■ Task instructions
Using the records below, quote only the span that opens with the line containing "text_box [1033, 562, 1289, 646]" and closes with the line containing "text_box [135, 668, 944, 784]", exactly and inclusively.

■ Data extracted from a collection
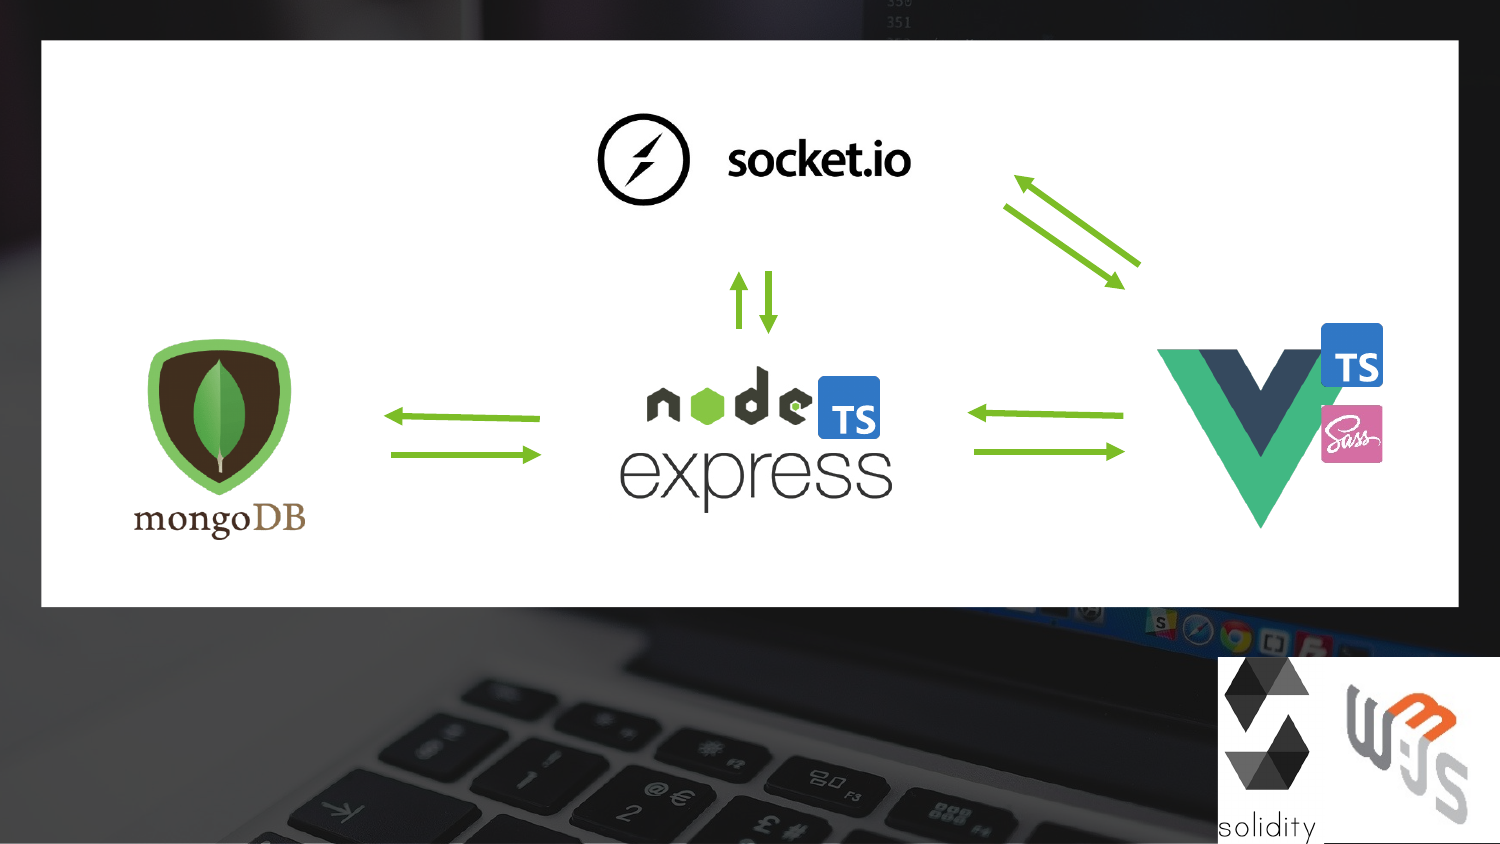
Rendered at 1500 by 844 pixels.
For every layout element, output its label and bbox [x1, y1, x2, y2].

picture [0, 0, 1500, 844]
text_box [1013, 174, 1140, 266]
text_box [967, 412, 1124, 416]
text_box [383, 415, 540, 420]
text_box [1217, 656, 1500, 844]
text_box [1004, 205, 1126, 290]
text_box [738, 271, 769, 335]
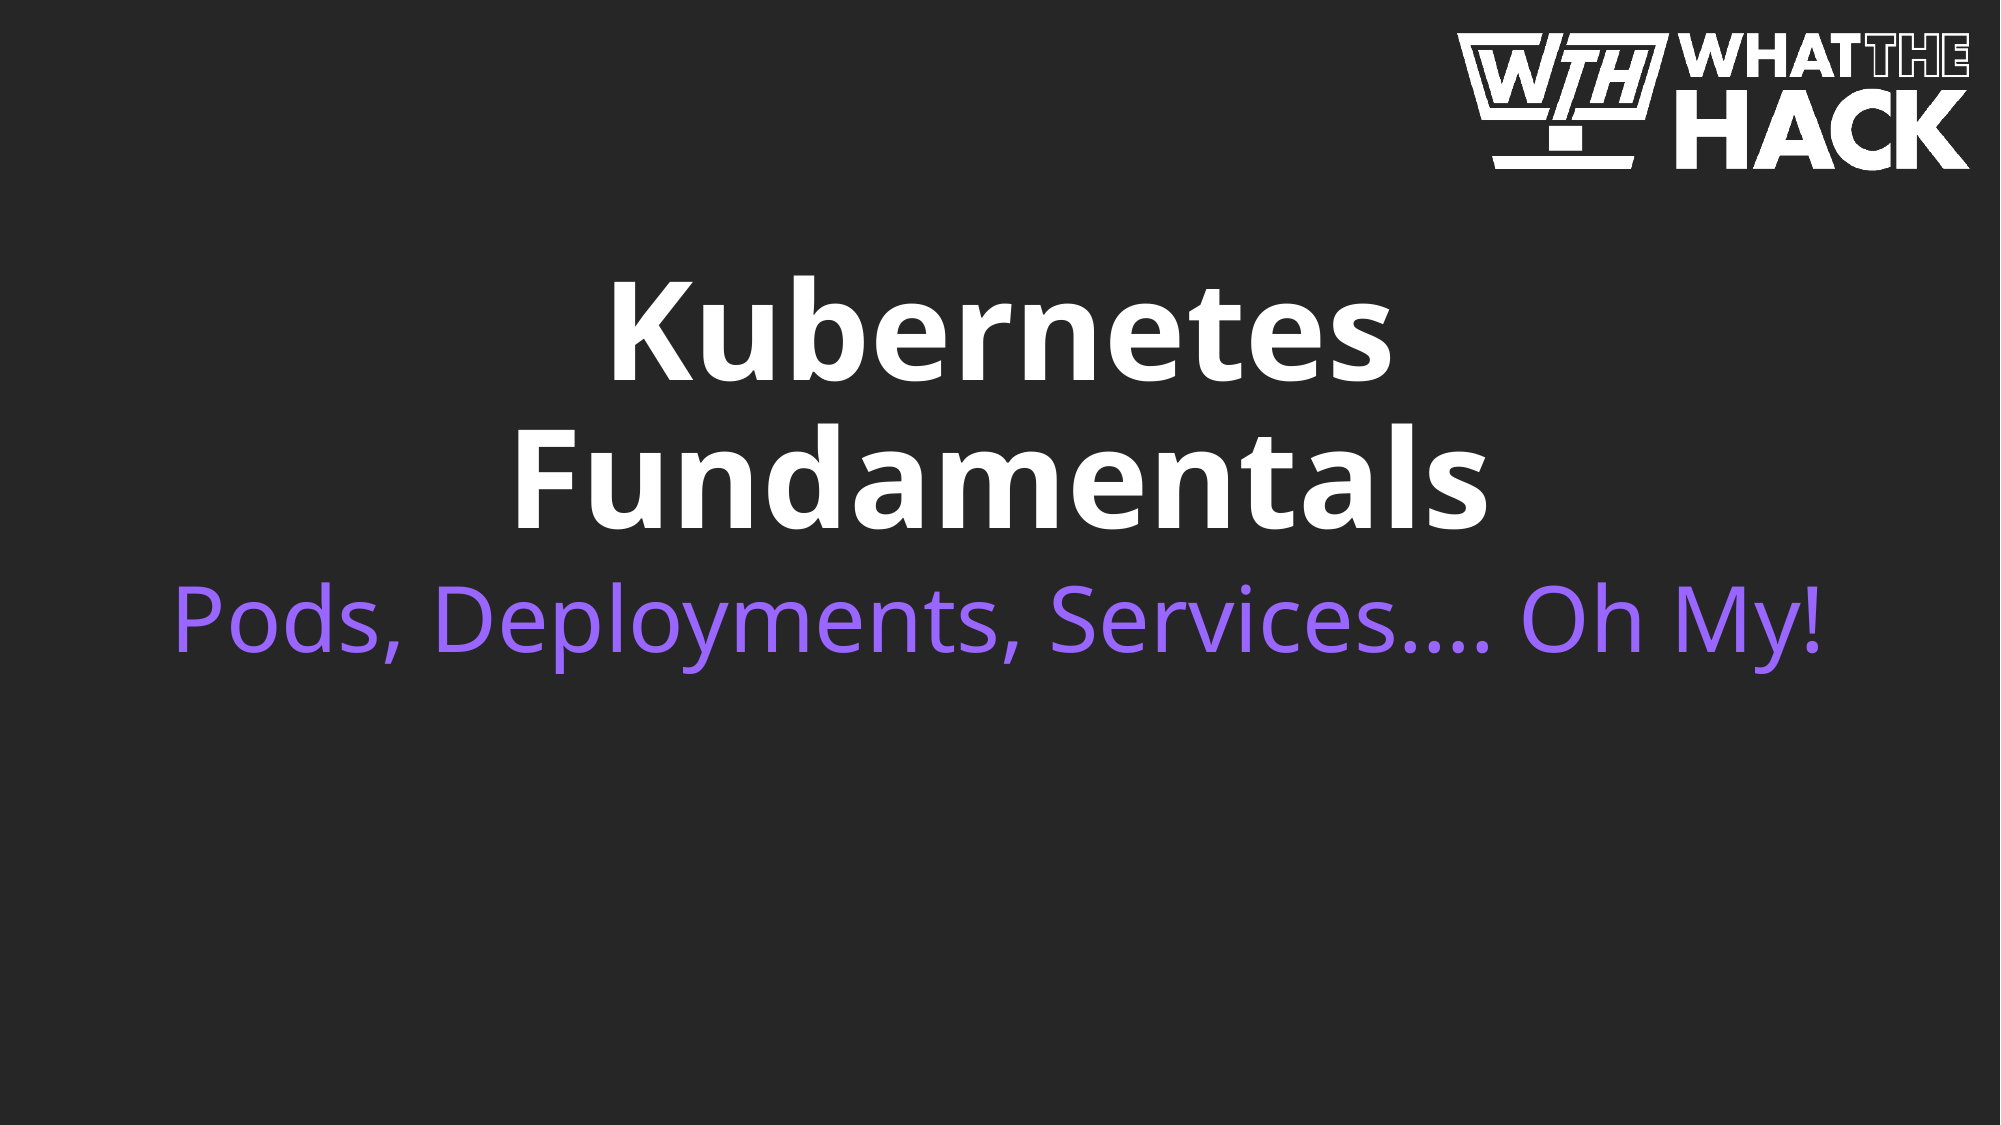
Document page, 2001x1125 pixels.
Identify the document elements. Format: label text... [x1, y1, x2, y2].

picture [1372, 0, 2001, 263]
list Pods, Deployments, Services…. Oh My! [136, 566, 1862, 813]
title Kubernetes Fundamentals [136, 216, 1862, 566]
...
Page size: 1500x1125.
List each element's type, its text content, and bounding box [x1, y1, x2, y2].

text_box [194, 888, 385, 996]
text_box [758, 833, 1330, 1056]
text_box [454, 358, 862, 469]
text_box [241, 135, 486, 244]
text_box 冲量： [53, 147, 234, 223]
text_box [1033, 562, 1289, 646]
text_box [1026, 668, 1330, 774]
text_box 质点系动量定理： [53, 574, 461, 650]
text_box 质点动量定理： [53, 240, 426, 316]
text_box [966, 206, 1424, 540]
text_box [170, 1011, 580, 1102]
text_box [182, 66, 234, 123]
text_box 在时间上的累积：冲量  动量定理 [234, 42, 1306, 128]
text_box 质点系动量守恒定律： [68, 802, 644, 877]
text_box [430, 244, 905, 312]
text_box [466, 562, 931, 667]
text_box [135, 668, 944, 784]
--
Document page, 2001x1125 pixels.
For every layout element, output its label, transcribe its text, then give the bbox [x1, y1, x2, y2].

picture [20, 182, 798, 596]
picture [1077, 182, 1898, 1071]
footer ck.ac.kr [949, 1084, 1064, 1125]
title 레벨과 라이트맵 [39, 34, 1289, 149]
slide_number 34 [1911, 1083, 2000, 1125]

■ Response
text_box [1033, 562, 1289, 646]
text_box [1026, 668, 1330, 774]
text_box 质点系动量定理： [53, 574, 461, 650]
text_box 质点动量定理： [53, 240, 426, 316]
text_box [966, 206, 1424, 540]
text_box [170, 1011, 580, 1102]
text_box [182, 66, 234, 123]
text_box 在时间上的累积：冲量  动量定理 [234, 42, 1306, 128]
text_box 质点系动量守恒定律： [68, 802, 644, 877]
text_box [430, 244, 905, 312]
text_box [466, 562, 931, 667]
text_box [135, 668, 944, 784]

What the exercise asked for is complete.